SUPPLIED DATA:
▬▬▬
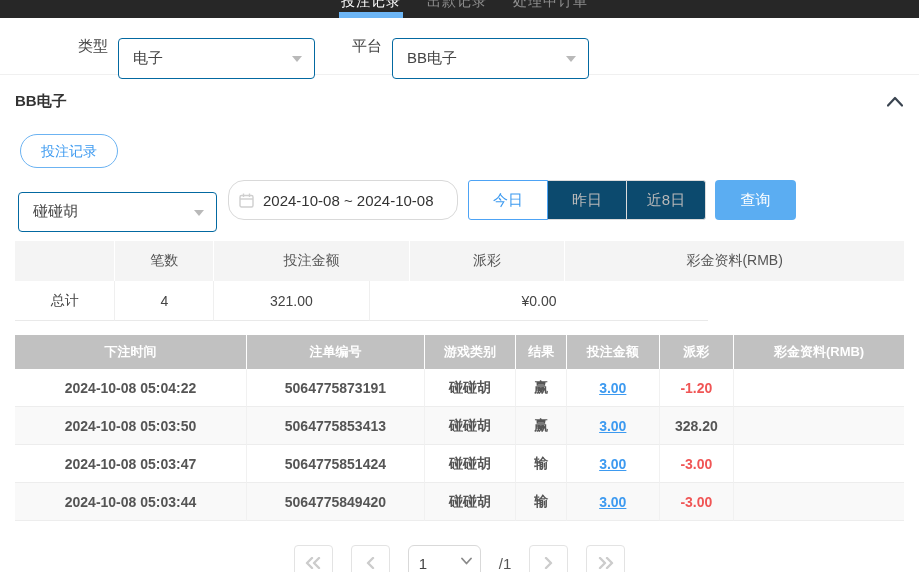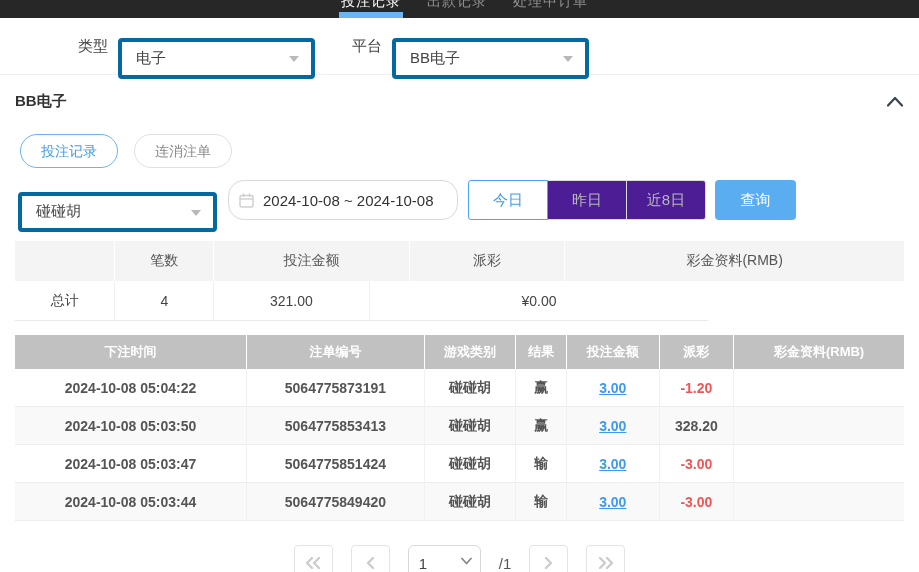--- a/index.html
+++ b/index.html
@@ -17,7 +17,7 @@
   
   .form-row { display:flex; align-items:center; margin-top:8px; height:41px; padding-left:78px; }
   .form-label { font-size:15px; color:#444; }
-  .select { position:relative; display:flex; align-items:center; width:197px; height:41px; border:4px solid #0369a1; border-radius:4px; margin-left:10px; padding:0 28px 0 14px; font-size:15px; color:#444; background:#fff; cursor:pointer;margin-top:23px; }
+  .select { position:relative; display:flex; align-items:center; width:197px; height:41px; border:1px solid #0369a1; border-radius:4px; margin-left:10px; padding:0 28px 0 14px; font-size:15px; color:#444; background:#fff; cursor:pointer;margin-top:23px; }
   .caret { position:absolute; right:12px; top:50%; margin-top:-2px; width:0; height:0; border-left:5px solid transparent; border-right:5px solid transparent; border-top:6px solid #b9b9b9; }
   .form-gap { width:37px; }
   .section-divider { border-bottom:1px solid #f0f0f0; margin-top:7px; }

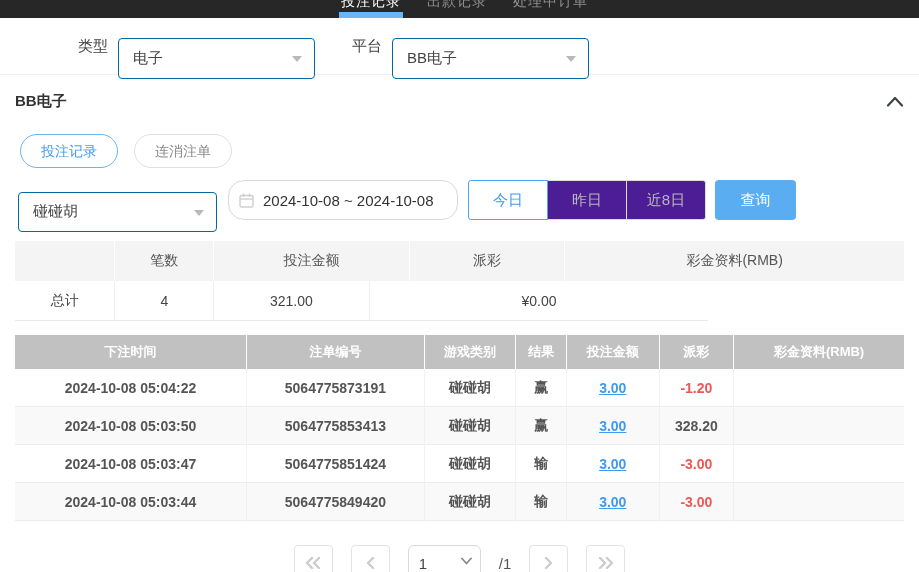--- a/index.html
+++ b/index.html
@@ -115,7 +115,6 @@
 
   <div class="pills">
     <button class="pill active">投注记录</button>
-    <button class="pill">连消注单</button>
   </div>
 
   <div class="query-row">

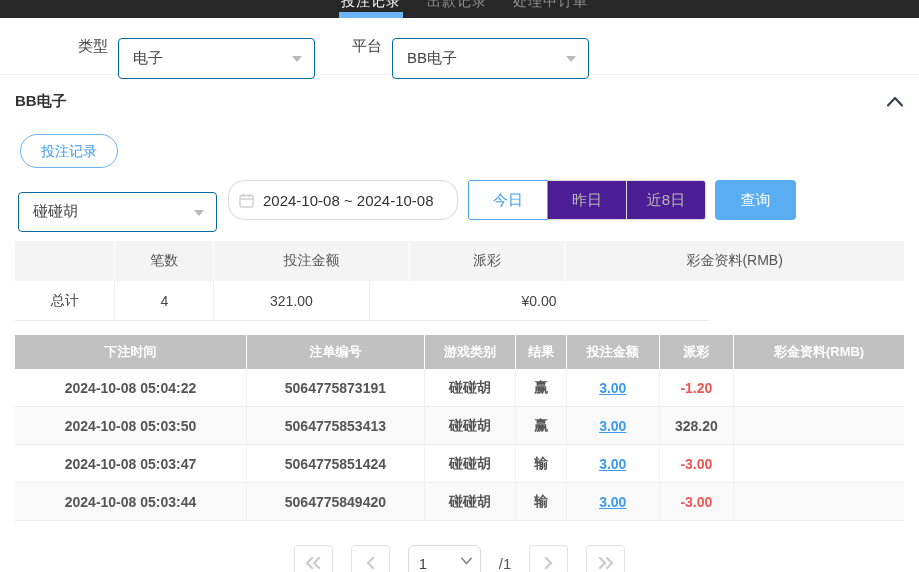--- a/index.html
+++ b/index.html
@@ -38,7 +38,7 @@
   .datebox { display:flex; align-items:center; gap:9px; width:230px; height:40px; border:1px solid #d9d9d9; border-radius:16px; margin-left:11px; padding:0 10px; cursor:pointer; }
   .datebox .date-text { font-size:15px; color:#333; white-space:nowrap; }
   .seg-group { display:flex; margin-left:10px; }
-  .seg { width:80px; height:40px; background:#4c1d95; border:1px solid #dcdcdc; font-size:15px; color:#b8b8b8; cursor:pointer; margin-left:-1px; font-family:inherit; }
+  .seg { width:80px; height:40px; background:#0c4a6e; border:1px solid #dcdcdc; font-size:15px; color:#b8b8b8; cursor:pointer; margin-left:-1px; font-family:inherit; }
   .seg:first-child { margin-left:0; border-radius:3px 0 0 3px; }
   .seg:last-child { border-radius:0 3px 3px 0; }
   .seg.active { border-color:#4da3f5; color:#3d9af0; position:relative; z-index:2; background:#fff;font-family:Liberation Serif, serif; }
▬▬▬
TASK PROMPT: With the pictures left out, restate word for word every line of the data above, from the first down to the line that contains "-38,7 +38,7 @@".

OUTPUT BELOW:
--- a/index.html
+++ b/index.html
@@ -17,7 +17,7 @@
   
   .form-row { display:flex; align-items:center; margin-top:8px; height:41px; padding-left:78px; }
   .form-label { font-size:15px; color:#444; }
-  .select { position:relative; display:flex; align-items:center; width:197px; height:41px; border:4px solid #0369a1; border-radius:4px; margin-left:10px; padding:0 28px 0 14px; font-size:15px; color:#444; background:#fff; cursor:pointer;margin-top:23px; }
+  .select { position:relative; display:flex; align-items:center; width:197px; height:41px; border:1px solid #0369a1; border-radius:4px; margin-left:10px; padding:0 28px 0 14px; font-size:15px; color:#444; background:#fff; cursor:pointer;margin-top:23px; }
   .caret { position:absolute; right:12px; top:50%; margin-top:-2px; width:0; height:0; border-left:5px solid transparent; border-right:5px solid transparent; border-top:6px solid #b9b9b9; }
   .form-gap { width:37px; }
   .section-divider { border-bottom:1px solid #f0f0f0; margin-top:7px; }

--- a/index.html
+++ b/index.html
@@ -115,7 +115,6 @@
 
   <div class="pills">
     <button class="pill active">投注记录</button>
-    <button class="pill">连消注单</button>
   </div>
 
   <div class="query-row">

--- a/index.html
+++ b/index.html
@@ -38,7 +38,7 @@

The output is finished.